Tuesday, March 28, 2006


Wole Soyinka's Climate of Fear: The Quest for Dignity in a Dehumanized World

"The history of contempt and disdain, and the denial of that rather unquantifiable virtue called dignity is at the heart of the current state of fear."

In 2004, Nobel Laureate, playwright, poet and political activist Wole Soyinka delivered the U.K.'s prestigious Reith Lectures Cimate of Fear. In four terrific lectures (audio recordings and trascriptions of which are now available online) the blindingly erudite and eloquent Soyinka, examined the conglomeration of inchoate terrors that presently haunt humanity: from the unquantifiable specter of a globalized Al Qaeda, with its networks of leaderless cells poised to strike at any moment; to the equally paralyzing and brutal responses of states - torture, rendition, surveillance, secret prisons and "war without end." In 2005, the lectures were developed into a book titled Climate of Fear : The Quest for Dignity in a Dehumanized World. Below are a few choice quotes from the first of the four lectures The Changing Mask of Fear.

"A notable aspect of all-pervasive fear is that it induces a degree of the loss of self-apprehension - a part of one's self has been appropriated, a level of consciousness, and this may even lead to a reduction in one's self-esteem - in short, a loss of inner dignity.

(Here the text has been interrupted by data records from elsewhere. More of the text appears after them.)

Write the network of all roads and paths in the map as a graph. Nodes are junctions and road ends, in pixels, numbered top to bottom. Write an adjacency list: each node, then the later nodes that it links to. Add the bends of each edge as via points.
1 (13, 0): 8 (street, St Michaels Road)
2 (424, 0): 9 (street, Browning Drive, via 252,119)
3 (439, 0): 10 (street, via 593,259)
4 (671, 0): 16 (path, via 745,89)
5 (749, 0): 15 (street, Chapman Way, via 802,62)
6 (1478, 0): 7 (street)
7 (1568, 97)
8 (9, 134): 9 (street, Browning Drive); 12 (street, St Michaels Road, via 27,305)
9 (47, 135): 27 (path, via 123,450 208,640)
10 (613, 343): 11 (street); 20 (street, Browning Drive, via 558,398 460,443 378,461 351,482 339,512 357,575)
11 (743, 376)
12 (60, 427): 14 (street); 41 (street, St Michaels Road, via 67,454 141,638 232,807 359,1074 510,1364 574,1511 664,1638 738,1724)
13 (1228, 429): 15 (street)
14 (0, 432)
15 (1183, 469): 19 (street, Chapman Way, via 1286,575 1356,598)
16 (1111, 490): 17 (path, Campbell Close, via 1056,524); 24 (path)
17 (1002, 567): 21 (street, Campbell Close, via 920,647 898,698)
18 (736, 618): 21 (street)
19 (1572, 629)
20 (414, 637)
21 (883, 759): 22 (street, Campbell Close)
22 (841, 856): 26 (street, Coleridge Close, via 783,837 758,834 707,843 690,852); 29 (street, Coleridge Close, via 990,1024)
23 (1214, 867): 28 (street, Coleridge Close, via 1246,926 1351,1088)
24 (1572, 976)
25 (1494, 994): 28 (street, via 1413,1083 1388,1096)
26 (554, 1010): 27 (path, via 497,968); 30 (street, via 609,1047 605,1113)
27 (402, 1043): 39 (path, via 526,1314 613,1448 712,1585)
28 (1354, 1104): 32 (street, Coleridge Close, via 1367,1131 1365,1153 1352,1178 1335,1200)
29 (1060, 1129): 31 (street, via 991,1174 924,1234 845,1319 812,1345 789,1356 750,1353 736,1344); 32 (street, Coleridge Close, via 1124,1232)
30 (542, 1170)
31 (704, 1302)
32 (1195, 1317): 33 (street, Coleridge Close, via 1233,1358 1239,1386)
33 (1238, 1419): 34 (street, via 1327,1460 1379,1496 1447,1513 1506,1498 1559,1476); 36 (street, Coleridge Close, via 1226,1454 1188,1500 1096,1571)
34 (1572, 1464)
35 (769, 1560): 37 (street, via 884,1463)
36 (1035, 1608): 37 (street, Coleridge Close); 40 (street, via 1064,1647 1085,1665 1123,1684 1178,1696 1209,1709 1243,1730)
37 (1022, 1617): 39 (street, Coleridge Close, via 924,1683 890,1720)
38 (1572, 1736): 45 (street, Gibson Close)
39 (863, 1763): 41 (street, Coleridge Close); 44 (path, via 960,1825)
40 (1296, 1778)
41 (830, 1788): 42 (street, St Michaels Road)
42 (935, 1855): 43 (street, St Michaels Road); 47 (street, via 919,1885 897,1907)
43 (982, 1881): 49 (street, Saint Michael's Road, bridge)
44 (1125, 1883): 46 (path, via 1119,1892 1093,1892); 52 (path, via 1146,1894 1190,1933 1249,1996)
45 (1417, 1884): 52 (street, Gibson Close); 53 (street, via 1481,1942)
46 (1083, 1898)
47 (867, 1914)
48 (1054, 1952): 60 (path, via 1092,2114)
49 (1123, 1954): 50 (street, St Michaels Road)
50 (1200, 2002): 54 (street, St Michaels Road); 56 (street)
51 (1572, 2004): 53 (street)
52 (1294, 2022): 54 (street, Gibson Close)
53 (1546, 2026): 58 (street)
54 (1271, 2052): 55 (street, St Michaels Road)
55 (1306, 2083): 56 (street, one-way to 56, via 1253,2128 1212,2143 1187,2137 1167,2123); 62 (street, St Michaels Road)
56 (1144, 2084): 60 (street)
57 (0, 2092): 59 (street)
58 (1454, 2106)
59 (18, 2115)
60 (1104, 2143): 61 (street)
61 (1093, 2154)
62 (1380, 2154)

What terrifies the world however is no longer the possibility of over-muscled states unleashing on the world the ultimate scenario - the Mutual Assured Destruction that once, paradoxically, also served as its own mutually restraining mechanism. Today the fear is one of furtive, invisible power, the power of the quasi-state, that entity that lays no claim to any physical boundaries, flies no national flag, is unlisted in any international associations, and acts every bit as mad as the M.A.D. gospel of annihilation that was so calmly annunciated by the super-powers.

Any course of action, or inaction, that appears to encourage impunity, does implicate, however, the submission of the world to a regimen of fear. Yet that very recognition makes it possible to propose that it is within collective, not unilateral action...that we can sustain the hopes of humanity's survival. Terror against Terror may be emotionally satisfying in the immediate, but who really wants to live under the permanent shadow of a new variant of the world's - Mutual Assured Destruction?"